Aglomerado proto-urbano. Povoado proto-histórico com ocupação romana e medieval. Povoado fortificado / castro circundado por três linhas de muralhas, tendo na plataforma superior um templo, e no sopé do outeiro um forno cerâmico. Integra ainda uma necrópole. O castro é apontado como o local onde foi instalada a primeira grande povoação do território que corresponde a Matosinhos. Segundo o arqueólogo José Varela, os vestígios "em zona periférica do castro", indicam que a povoação se estendia até à margem do rio Leça, "onde se crê ter existido um entreposto de comércio marítimo que terá assumido uma grande importância durante o período de romanização da Península Ibérica".

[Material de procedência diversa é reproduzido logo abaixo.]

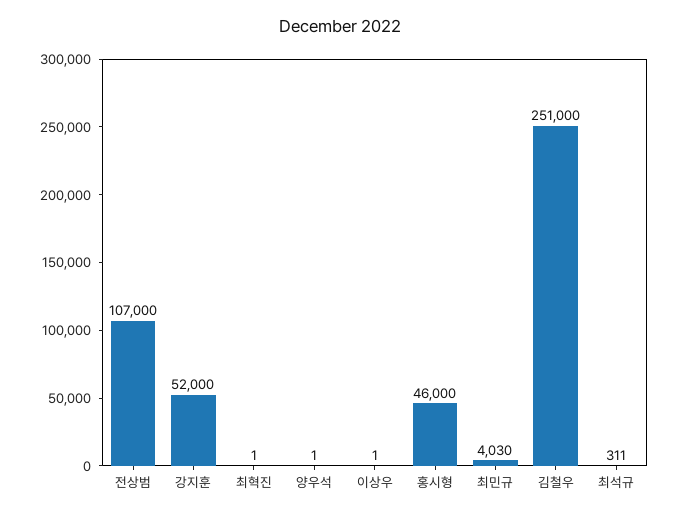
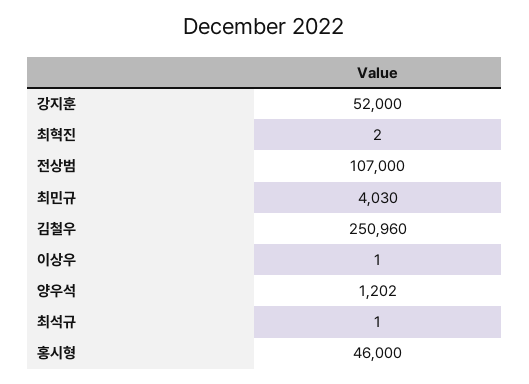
  {
    "전상범": 107000,
    "강지훈": 52000,
-   "최혁진": 1,
+   "최혁진": 2,
-   "양우석": 1,
+   "양우석": 1202,
    "이상우": 1,
    "홍시형": 46000,
    "최민규": 4030,
-   "김철우": 251000,
+   "김철우": 250960,
-   "최석규": 311
+   "최석규": 1
  }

Povoado fortificado defendido por três linhas de muralhas que o circundam. A plataforma superior do povoado, actualmente ocupada por um campo de tiro, foi ocupada por construções e arruamentos, estando estes, aparentemente, a estruturar a organização das mesmas. Um dos edifícios detectado, de planta rectangular, com piso em barro e possuindo um lareira com lastro em tijolos assentes horizontalmente, conservava in situ, numa parede, um silhar com insculturas apresentando um tetrásceles constituído por serpentes geminadas como tema decorativo principal, no que o arqueólogo Neves dos Santos interpretou como sendo um santuário ligado ao culto funerário. O mesmo arqueólogo detectou um outro edifício que conservava a base de coluna e o respectivo fuste, aventando a hipótese de se tratar de um templo romano. Na encosta O., na zona recentemente intervencionada, foi detectado um núcleo habitacional familiar de construções de planta circular e rectangular, com pátio lajeado, verificando-se sobreposições de muros reveladores de ocupações sucessivas do local. Na base O. do povoado, durante as escavações da década de 1960, também foram detectadas construções de planta rectangular, aparentemente organizadas em bairros, algumas com pátios lajeados, e estando todo o conjunto estruturado por arruamentos lajeados. Perto deste local, ainda durante as mesmas escavações, apareceu um possível forno cerâmico construído em tijolo, do qual já não se conserva qualquer vestígio. Também na base do outeiro, a E., foi detectada uma necrópole, entretanto destruída. Neste local terá existido um castelo medieval, e embora tenha aqui sido registado espólio cerâmico coevo não se tenha detectou qualquer estrutura com ele relacionado.
Materiais
Muralhas e construções em granito; cobertura de construções com tegula e imbrex; pavimentos das construções em terra batida e barro; arruamentos pavimentados com lajes graníticas; estrutura do forno em tijolo.
Observações
A plataforma superior do povoado foi completamente destruída pela construção do campo de tiro e instalações do Clube de Caçadores de Matosinhos, enquanto a encosta E. está completamente ocupada por uma urbanização. O seu espólio é constituído por machados polidos, fragmentos de cerâmica comum da Idade do Ferro, cerâmica comum romana, alguma da qual pintada, cerâmica de importação romana, ânfora, lucernas, recipientes em vidro, tegula, imbrex, mós manuárias, pesos de tear e pesos de rede de pesca, fíbulas, objectos de adorno, escória de ferro, artefactos metálicos (ferramentas artesanais, alfaias agrícolas), numismas, cerâmica de importação tardo-romana, cerâmica comum medieval, cerâmica medieval vidrada. O espólio está depositado no Museu Nacional Soares dos Reis, no Porto, no Museu do Instituto de Antopologia da Faculdade de Ciências do Porto, no Museu Municipal da Figueira da Foz, e no Gabinete de Arqueologia da Câmara Municipal de Matosinhos.